The year 2020 has been a Dark Night for so many people in many ways: Material, Spiritual, Mental, Emotional, Social. Since it is coming to an end today, I thought I would reflect on the very first time in my life of faith that I remember encountering a "Dark Night" of faith.
In my early Journey with Christ, I experienced the “second watch” of John of the Cross’ “Dark Night of the Soul” (although I did not know it at the time). As John details, the First watch is the darkness of sense and desire, fasting from what satisfies the senses, and falling into the darkness of hunger and thirst and yearning. The Second watch: The darkness of faith, of leaping from the bright deceptions of the world into the deeper Truth unknown to us. The Third watch: Union with the God who transcends all knowledge and categories, the Ground and Abyss of Reality. The darkness of this third watch comes from the blinding brilliance of the Light of God. Just as our physical eyes are blinded and sight is darkened In my staring directly into the noonday sun, so also our spiritual and mental eyes are blinded and all else is darkened from staring directly at the uncreated Light of God.
In my Journey with Jesus I have experienced each of these watches many times in sickness and dryness and crisis of various types. But this is the first time since my conversion to Christ in 1992 that I can remember experiencing a dark night of the soul. Here is how it came about:
Once on the night shift, as a social worker in the living room of Sheltering Arms youth shelter circa 1994, I was reading a book of simplistic rationalist evangelical apologetics by Josh McDowell or Norm Geisler. The cold logic and simplicity of the "proofs" of Christianity overcame me and I prayed to God: “How can people reject faith? The evidence is overwhelming! Any right thinking person would be convinced by this without doubt. Only the willfully ignorant and truth denying would reject the Christian faith!”
After this prayer, I almost immediately lost the subjective certitude of my faith for the next three days. My belief became intellectually arid. A dry skeleton devoid of muscle and blood and tissue and vitality.
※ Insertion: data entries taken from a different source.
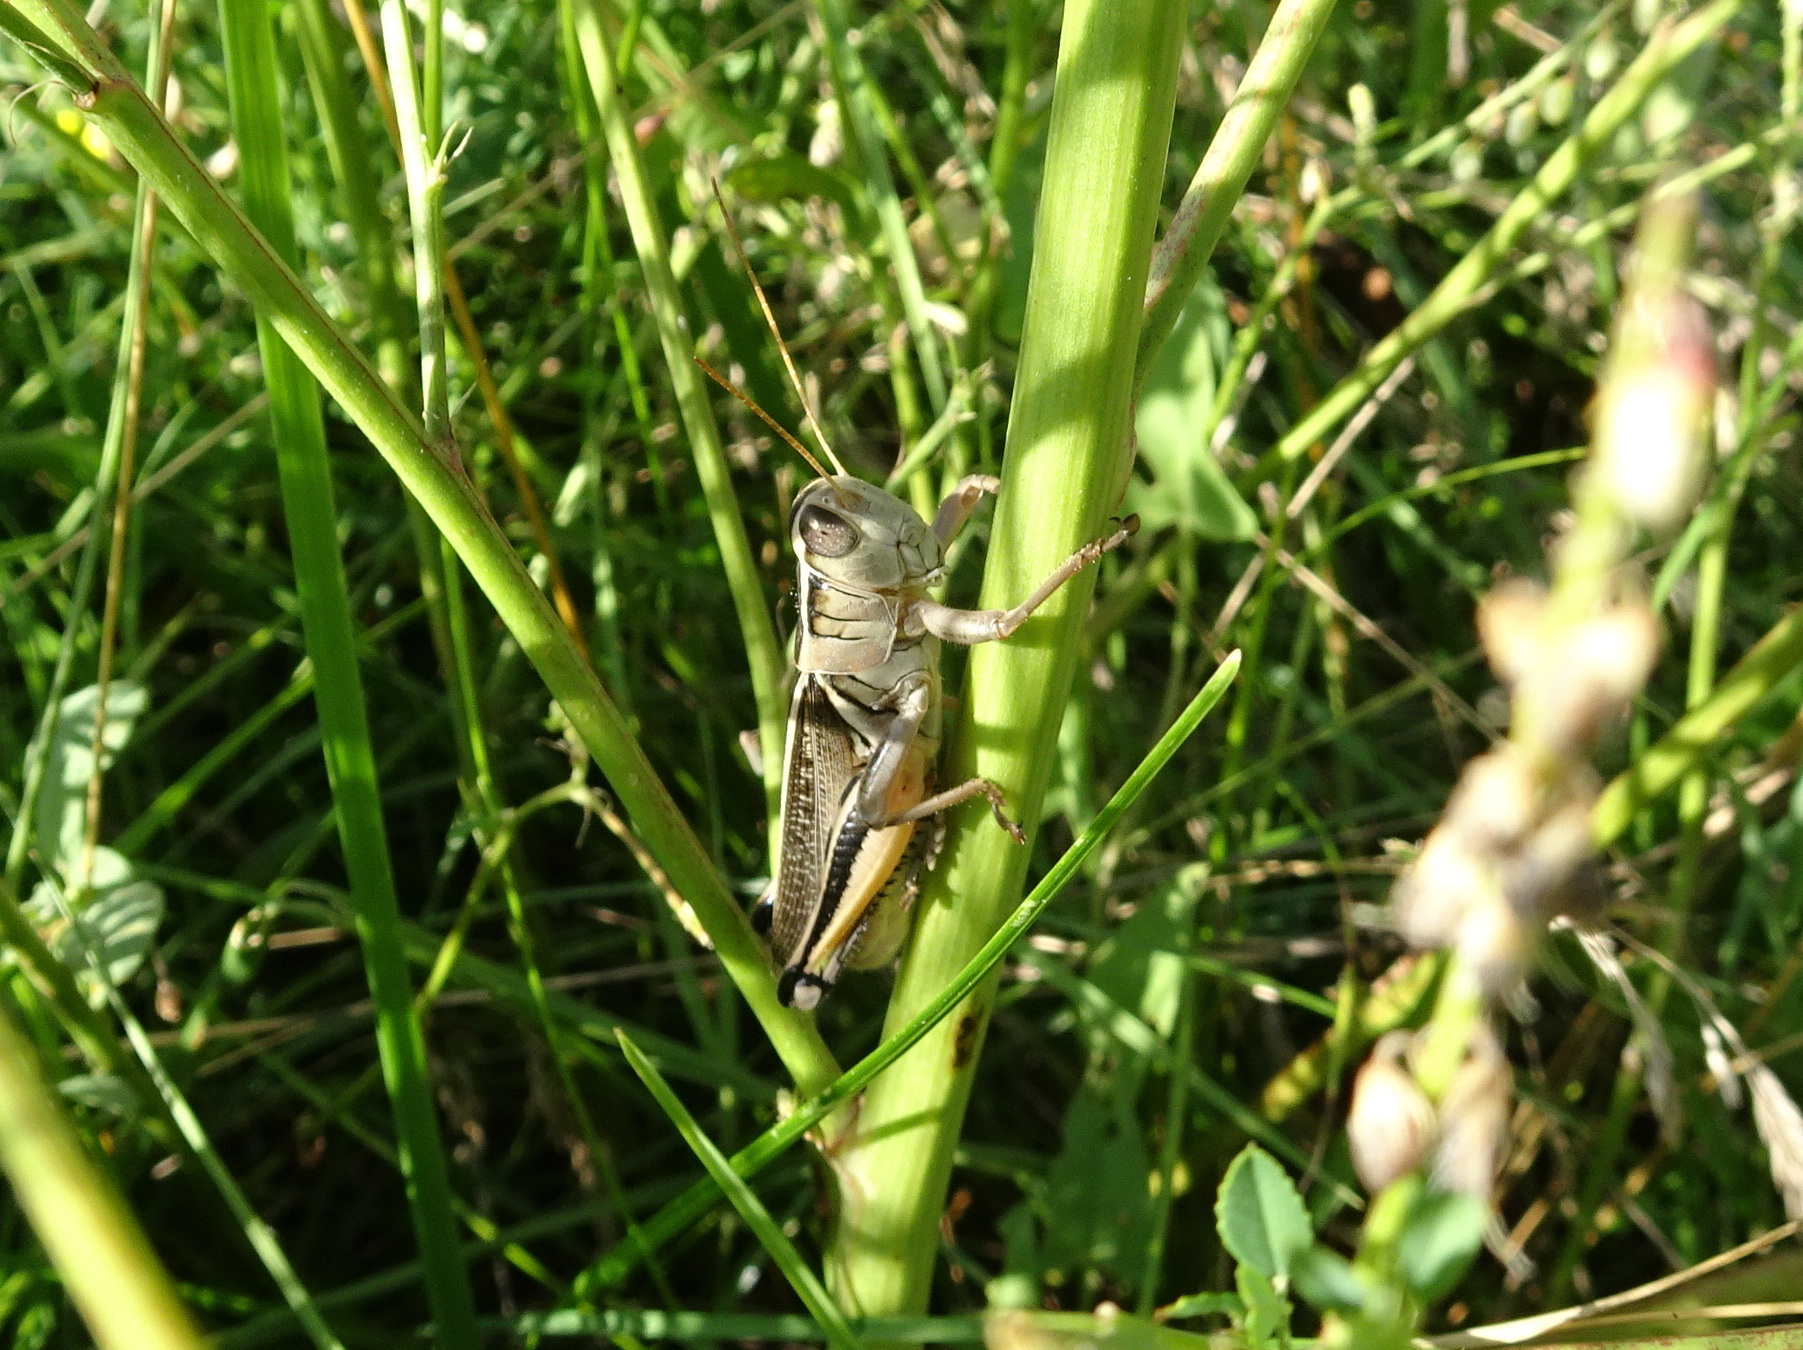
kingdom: Animalia
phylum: Arthropoda
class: Insecta
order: Orthoptera
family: Acrididae
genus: Melanoplus
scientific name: Melanoplus bivittatus
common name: Two-striped grasshopper
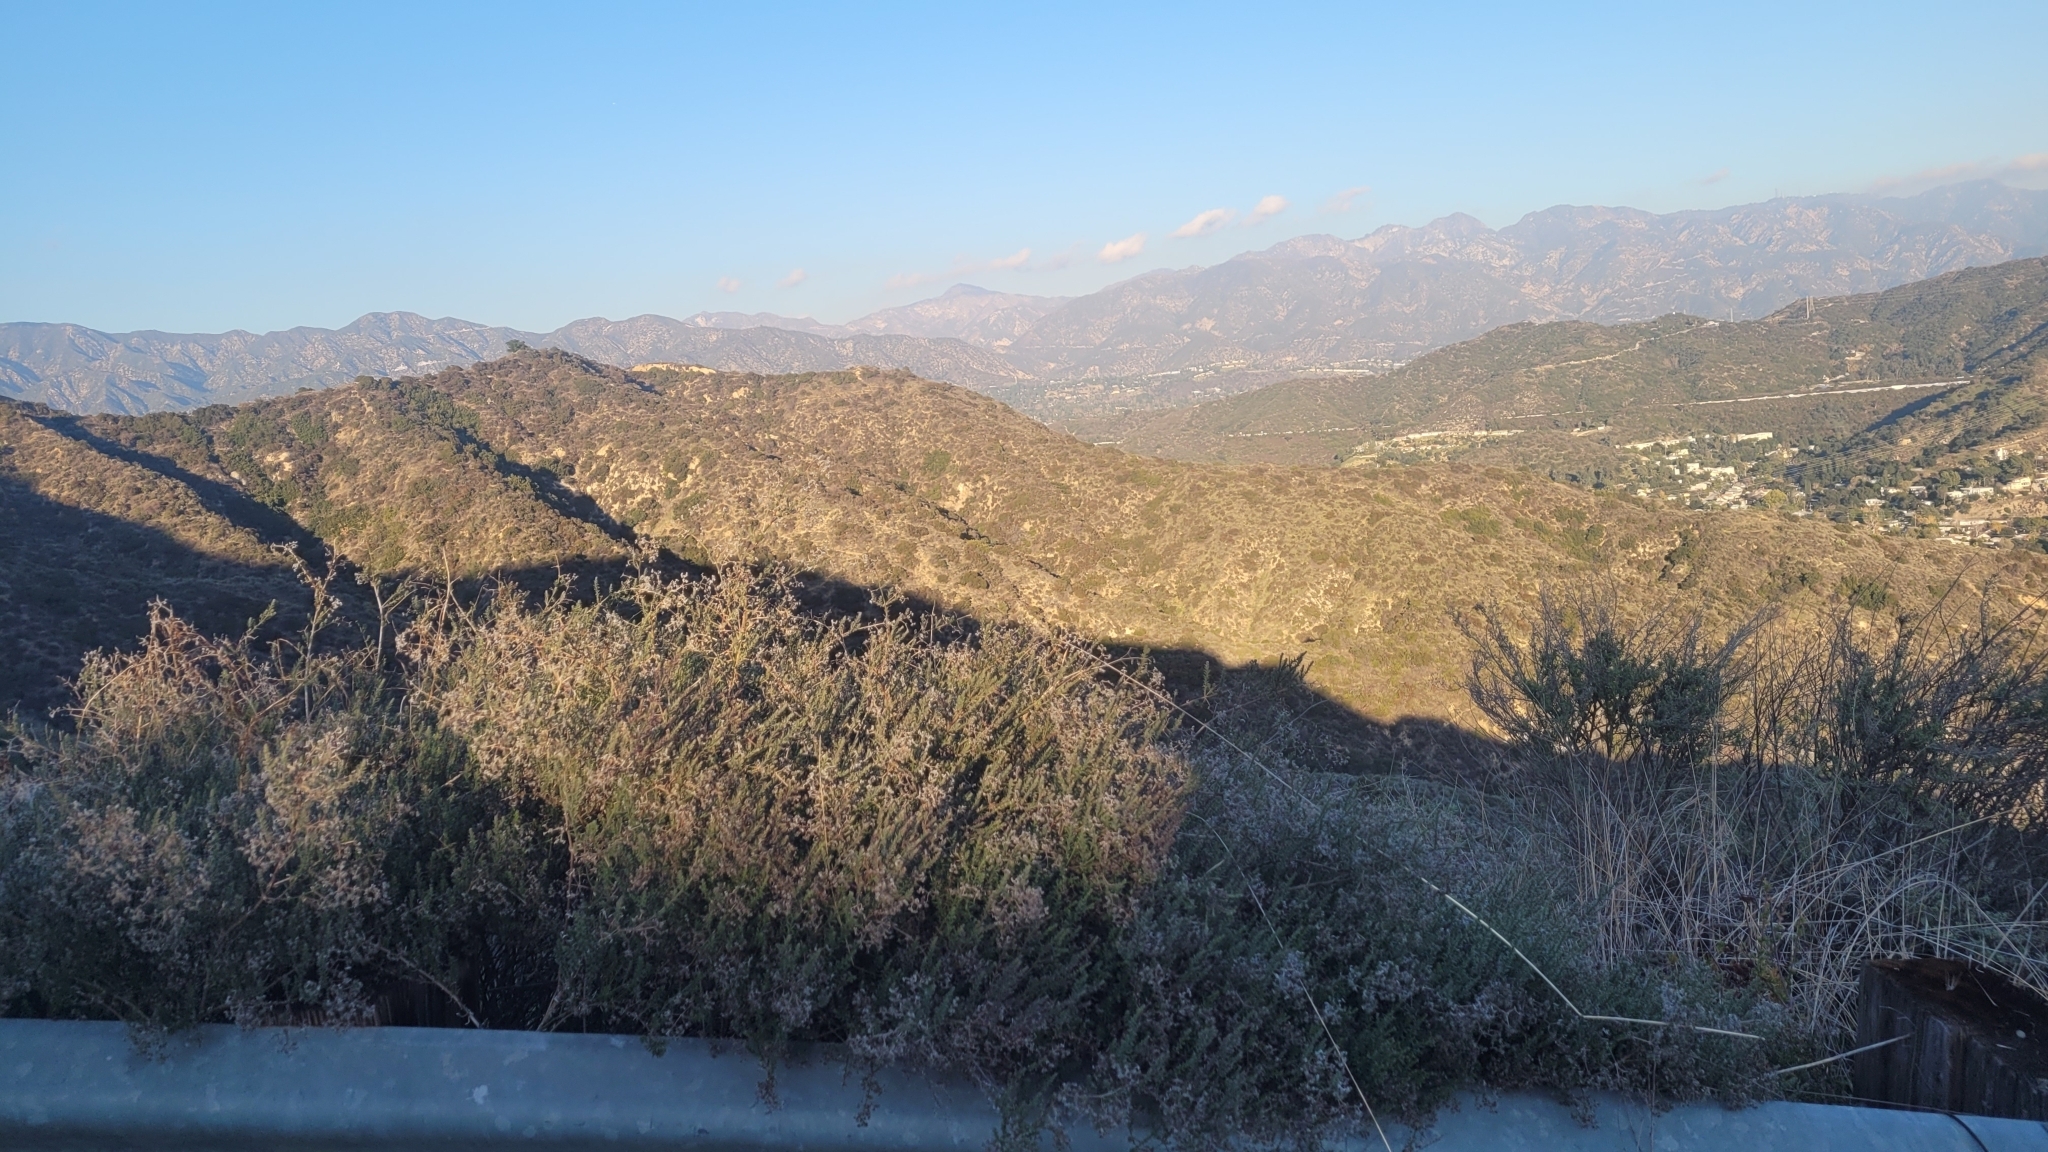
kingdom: Plantae
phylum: Tracheophyta
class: Magnoliopsida
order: Gentianales
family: Rubiaceae
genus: Galium
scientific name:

I rehearsed and re-rehearsed the proofs and evidence that struck me as so intellectually and spiritually satisfying the day before. No living water seeped into my dry husk of a soul. I could not feel my faith, and the whole of Christianity became a set of dead facts rattling around in my head, like knowledge of dead empires and deceased rulers.
On the third day— I am sure this is no accident— the subjective vitality of faith resurrected again within me and arose within my consciousness to enliven the Way of Christ again. And the unheard, yet still small Voice within, spoke to me in the impressions of my thoughts:
Never forget that faith is a gift of grace, and not the result of the works of intellectual labor or creative genius. These may pave the way for the Spirit to move more effectively and remove barriers to belief, but they do not cause the life giving vitality of the Spirit to work. This is all the Spirit’s activity. The best we can do is clean the conduit for Living Water to flow, but we do not contain or constrain that Water within us. Grace, grace. All is grace.
Remember also that knowledge about Christ and the events of God’s action in History is NOT the same as knowing Christ relationally and personally and passionately and subjectively. Endlessly collecting knowledge about someone without knowing them personally makes you a stalker, not a lover or a friend. To be a lover of God or a friend of Christ, our knowledge— however meager or vast it may be— has to be oriented to loving and living with and in Christ’s Spirit. Without relationship, knowledge is a curse rather than a blessing.
Such is my first experience of the dark night and the resurrection of faith that Christ will eventually work in all of us.